Interpretation of the output:

The AOR for our primary predictor alc_agefirst is 0.759. This AOR corresponds to the odds ratio comparing the odds of lifetime marijuana use between those who differ by one year in age at first use of alcohol but have the same age, sex, and income.
The remaining AORs compare levels of categorical predictors to their reference level, adjusted for the other predictors in the model. For example, comparing individuals with the same age of first alcohol use, sex, and income, 35- to 49-year-olds have 55.3% lower odds of lifetime marijuana use than 18- to 25-year-olds (OR = 0.447; 95% CI = 0.247, 0.791; p = .007). The p-value for this specific comparison of ages comes from the Coefficients table. An overall, 4 df p-value for age, can be read from the Type III Test table (0.00013).
The Type III tests output contains the multiple df Wald tests for categorical predictors with more than two levels. For continuous predictors, or for categorical predictors with exactly two levels, the Type III Wald test p-values are identical to those in the Coefficients table.

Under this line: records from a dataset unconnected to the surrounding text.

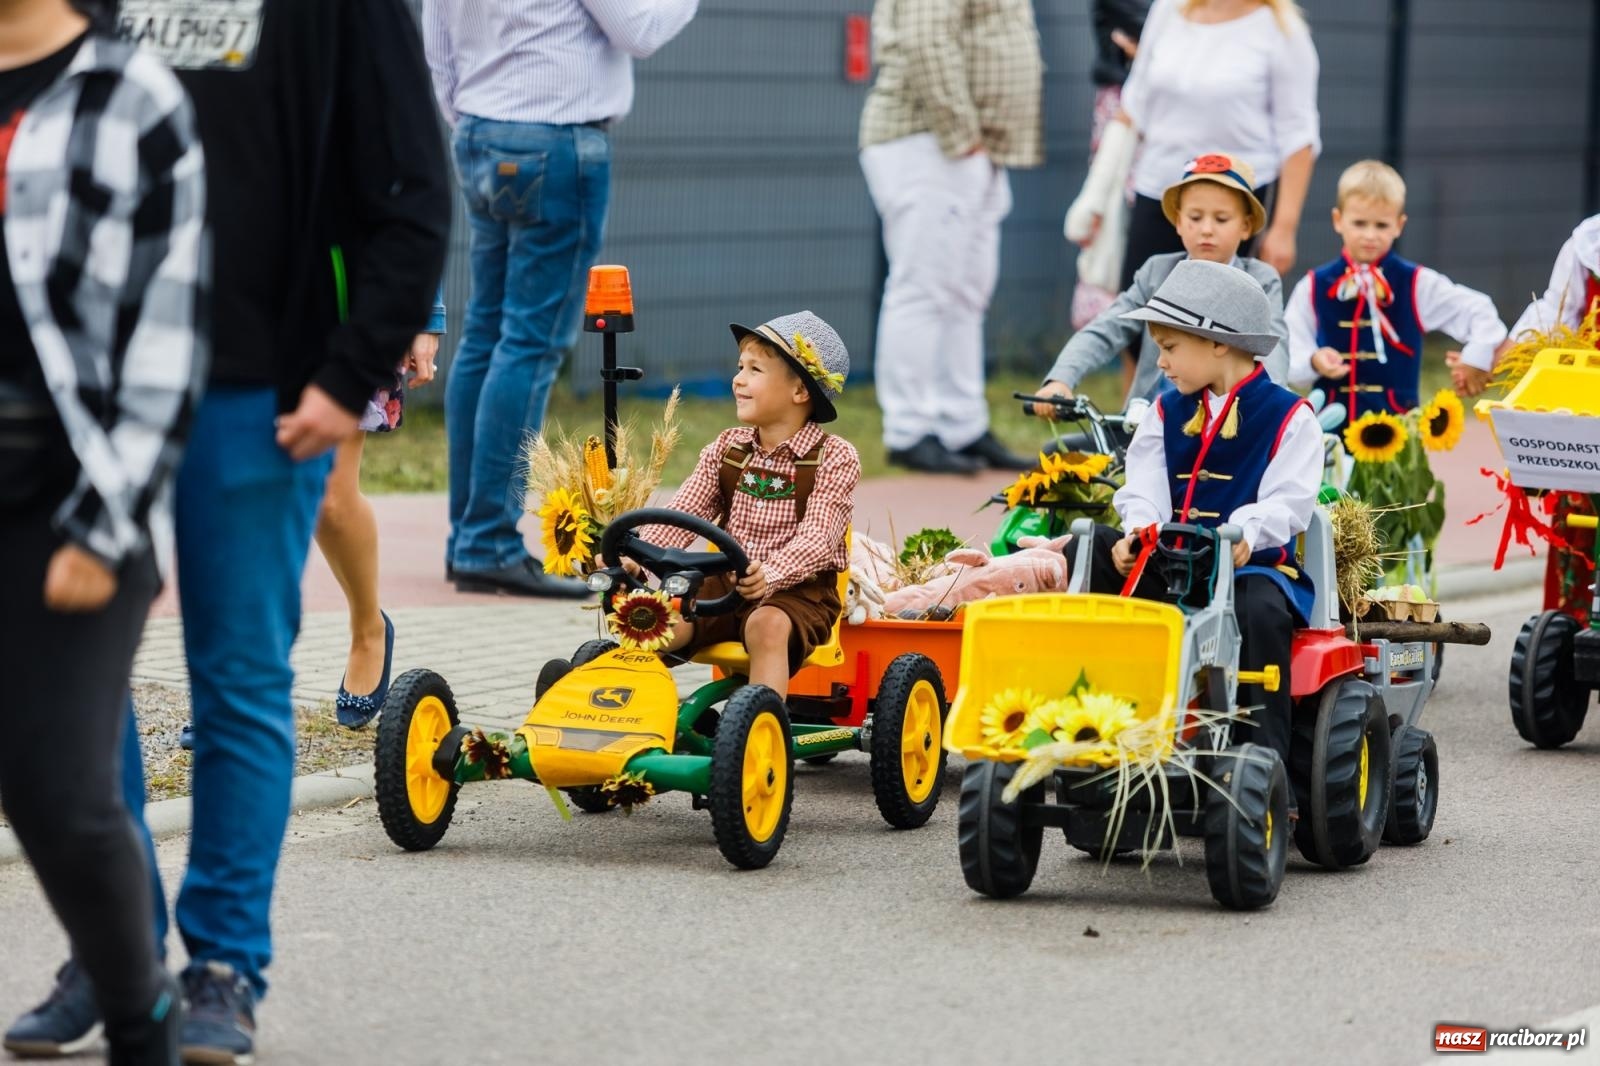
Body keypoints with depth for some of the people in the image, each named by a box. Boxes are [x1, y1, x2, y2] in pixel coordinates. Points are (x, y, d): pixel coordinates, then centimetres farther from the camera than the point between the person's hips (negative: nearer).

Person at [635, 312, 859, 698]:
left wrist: (771, 574, -39)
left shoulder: (834, 458, -5)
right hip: (726, 584, 5)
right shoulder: (726, 449, 11)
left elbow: (817, 538, -19)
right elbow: (682, 514, 0)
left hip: (799, 590, -5)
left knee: (767, 626, -36)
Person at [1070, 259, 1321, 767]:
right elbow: (1144, 489, 4)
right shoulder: (1168, 412, 16)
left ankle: (1265, 755, -33)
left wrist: (1245, 535, -31)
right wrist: (1138, 531, -19)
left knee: (1260, 610, -38)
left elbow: (1288, 502, -11)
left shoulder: (1288, 417, 0)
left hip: (1253, 563, -5)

Conclusion: After adjusting for age, sex, and income, age at first alcohol use is significantly negatively associated with lifetime marijuana use (AOR = 0.759; 95% CI = 0.718, 0.800; p <.001). Individuals who first used alcohol at a given age have 24.1% lower odds of having ever used marijuana than those who first used alcohol one year earlier.

NOTE: The steps of extracting the coefficients and CIs and exponentiating them are demonstrated here to make it clear where the numbers are coming from. However, the car::S() function (Fox, Weisberg, and Price 2024; Fox and Weisberg 2019) can be used instead to conveniently produce output showing the summary(), as well as the AORs and their 95% CIs (but you still need car::Anova() for the Type III tests).

car::S(fit.ex6.3.adj)
# (output not shown)

References

Fox, John, and Sanford Weisberg. 2019. An R Companion to Applied Regression. 3rd ed. Los Angeles: Sage Publications, Inc.

Fox, John, Sanford Weisberg, and Brad Price. 2024. Car: Companion to Applied Regression. https://r-forge.r-project.org/projects/car/.